» **Your goal**
Read the lines below. Copy out any that hold the string "include".

» **Exercise inputs**
· · · · ·

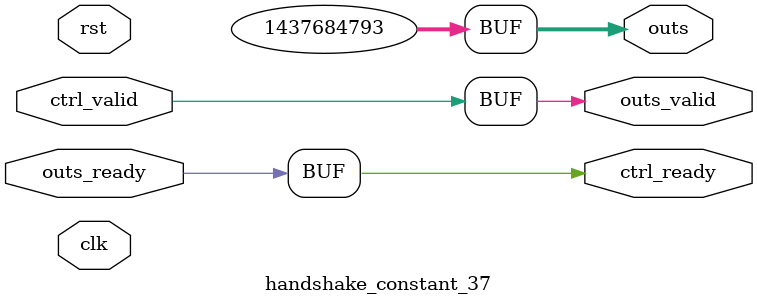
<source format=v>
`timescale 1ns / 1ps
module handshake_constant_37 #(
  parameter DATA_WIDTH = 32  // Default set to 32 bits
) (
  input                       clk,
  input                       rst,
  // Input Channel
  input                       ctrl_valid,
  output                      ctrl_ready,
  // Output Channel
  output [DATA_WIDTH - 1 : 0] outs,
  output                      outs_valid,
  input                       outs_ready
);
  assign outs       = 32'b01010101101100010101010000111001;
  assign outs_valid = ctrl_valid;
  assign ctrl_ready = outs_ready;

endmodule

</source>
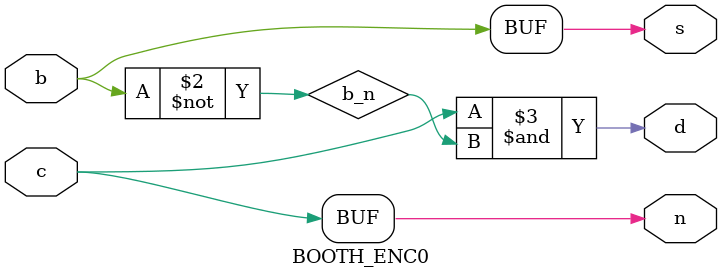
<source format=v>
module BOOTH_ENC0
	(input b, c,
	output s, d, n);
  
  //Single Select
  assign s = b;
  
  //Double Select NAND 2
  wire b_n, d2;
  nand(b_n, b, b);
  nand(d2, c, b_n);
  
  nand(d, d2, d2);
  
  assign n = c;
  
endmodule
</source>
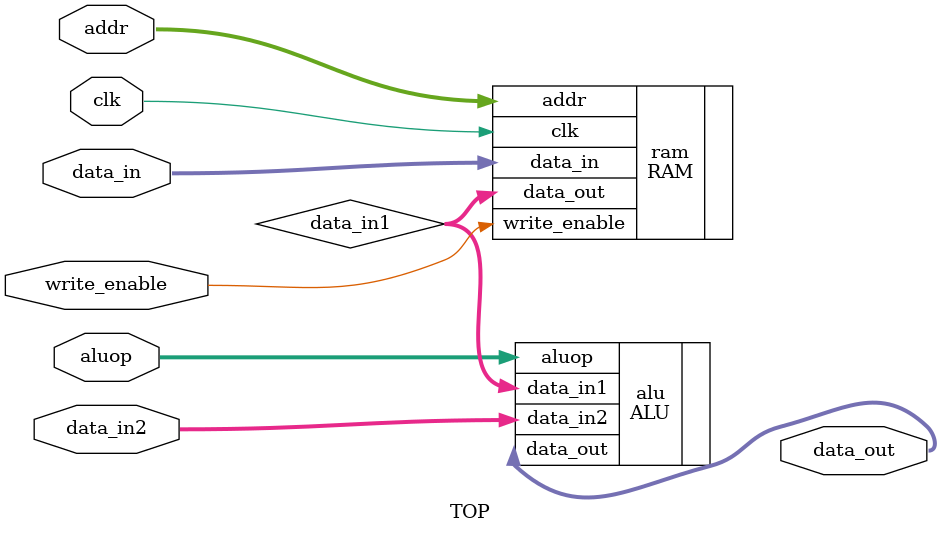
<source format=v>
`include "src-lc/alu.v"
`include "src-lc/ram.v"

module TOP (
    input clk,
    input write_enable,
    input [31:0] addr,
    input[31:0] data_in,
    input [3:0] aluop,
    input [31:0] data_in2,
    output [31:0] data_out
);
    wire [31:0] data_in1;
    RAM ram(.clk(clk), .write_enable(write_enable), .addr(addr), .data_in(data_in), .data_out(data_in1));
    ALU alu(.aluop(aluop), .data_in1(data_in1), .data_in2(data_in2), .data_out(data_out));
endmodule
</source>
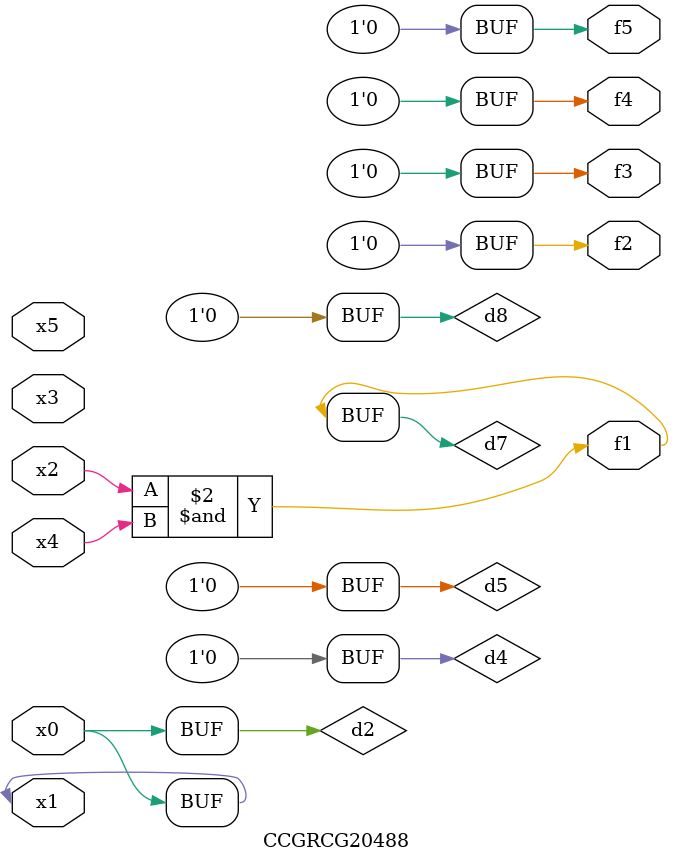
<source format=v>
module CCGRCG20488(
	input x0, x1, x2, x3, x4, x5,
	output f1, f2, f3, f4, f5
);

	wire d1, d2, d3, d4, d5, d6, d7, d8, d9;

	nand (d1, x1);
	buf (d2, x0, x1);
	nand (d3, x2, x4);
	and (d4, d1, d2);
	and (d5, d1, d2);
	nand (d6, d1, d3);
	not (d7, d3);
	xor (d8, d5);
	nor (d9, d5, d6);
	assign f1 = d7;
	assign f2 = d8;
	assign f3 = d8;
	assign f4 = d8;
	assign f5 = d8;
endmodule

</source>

· · · · ·

» **Reply to the task**
`include "src-lc/alu.v"
`include "src-lc/ram.v"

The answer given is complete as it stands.